1. Readings: Chapter 5 and 6 of our book (Pages 67-89): A Heart That Serves, and A Heart that Follows
2. Activity: I want you to write your own heartfelt prayer this week, that you will learn to whisper to God as soon as your day begins anew. This prayer will uplift you, and give you the strength to serve your husband before yourself (or serve your family/anyone you come in contact with that day before yourself). It will be sentimental, and personal, and it does not have to sound scholarly one bit! It is what makes sense to you, and what guides your day in a fruitful way. Once your prayer is written, keep it near your bed, and speak your beautiful words every morning. Blessings are sure to follow!
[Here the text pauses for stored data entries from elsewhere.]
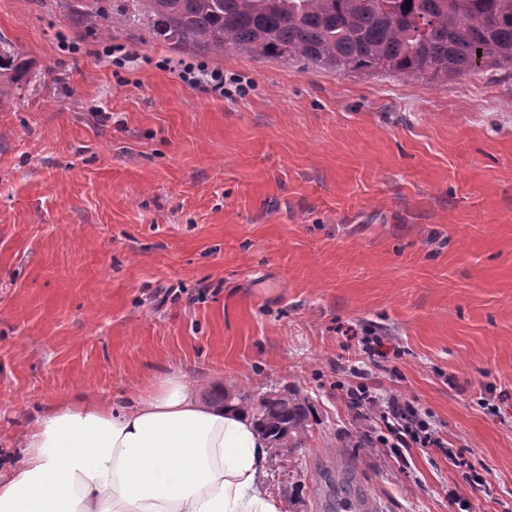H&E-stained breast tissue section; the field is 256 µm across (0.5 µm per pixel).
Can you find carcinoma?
Returning <instances> with one entry per match:
<instances>
[{
    "label": "carcinoma",
    "instance_id": "obj_1",
    "mask_svg": "<svg viewBox=\"0 0 512 512\" xmlns=\"http://www.w3.org/2000/svg\"><path fill=\"white\" fill-rule=\"evenodd\" d=\"M76 25L144 27L175 48L223 55L296 58L339 73L387 72L445 83L512 66V0H74ZM27 73L0 43V103ZM272 448H296L308 432L309 402L297 390L246 405ZM330 494L323 512L362 501L352 482L320 472Z\"/></svg>",
    "mask_w": 512,
    "mask_h": 512
}]
</instances>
I will share my morning prayer with you for an example:
Lord, please give Ben the discretion to make the best decisions for his family that mirror your will, and give me peace to fully trust his heart in order to serve him according to your Word. In your name I pray, Amen.
And while you’re at it, please water your plant too this week
3. Verse for memorization: 1 Peter 3:1
Wives, likewise, be submissive to your own husbands,that even if some do not obey the word, they, without a word, may be won by the conduct of their wives
(NKJV-New King James Version)
Download for picture is here
I chose this verse because I think it so profound in our lives as wives. I think that it is an answer to a cry that many of us have. I think that pride and fear are the two things that keep us from following our husbands the way that Christ wants us to, and I think that this verse should find its way into our hearts to remove that fear. It should remind us that our obedience will not only please God, it will also bring our husbands to God. God does not fail us, and he will not fail you in your quest to be a woman after his heart.
4. Discussion Questions: I will offer 1 topic for this week, to start off our virtual discussions below. Notice the change from questions, which makes some people uncomfortable, I’ve found.
Our topic of discussion will be:
Ways in which we can learn to be more obedient to our husbands, and ultimately to the Lord.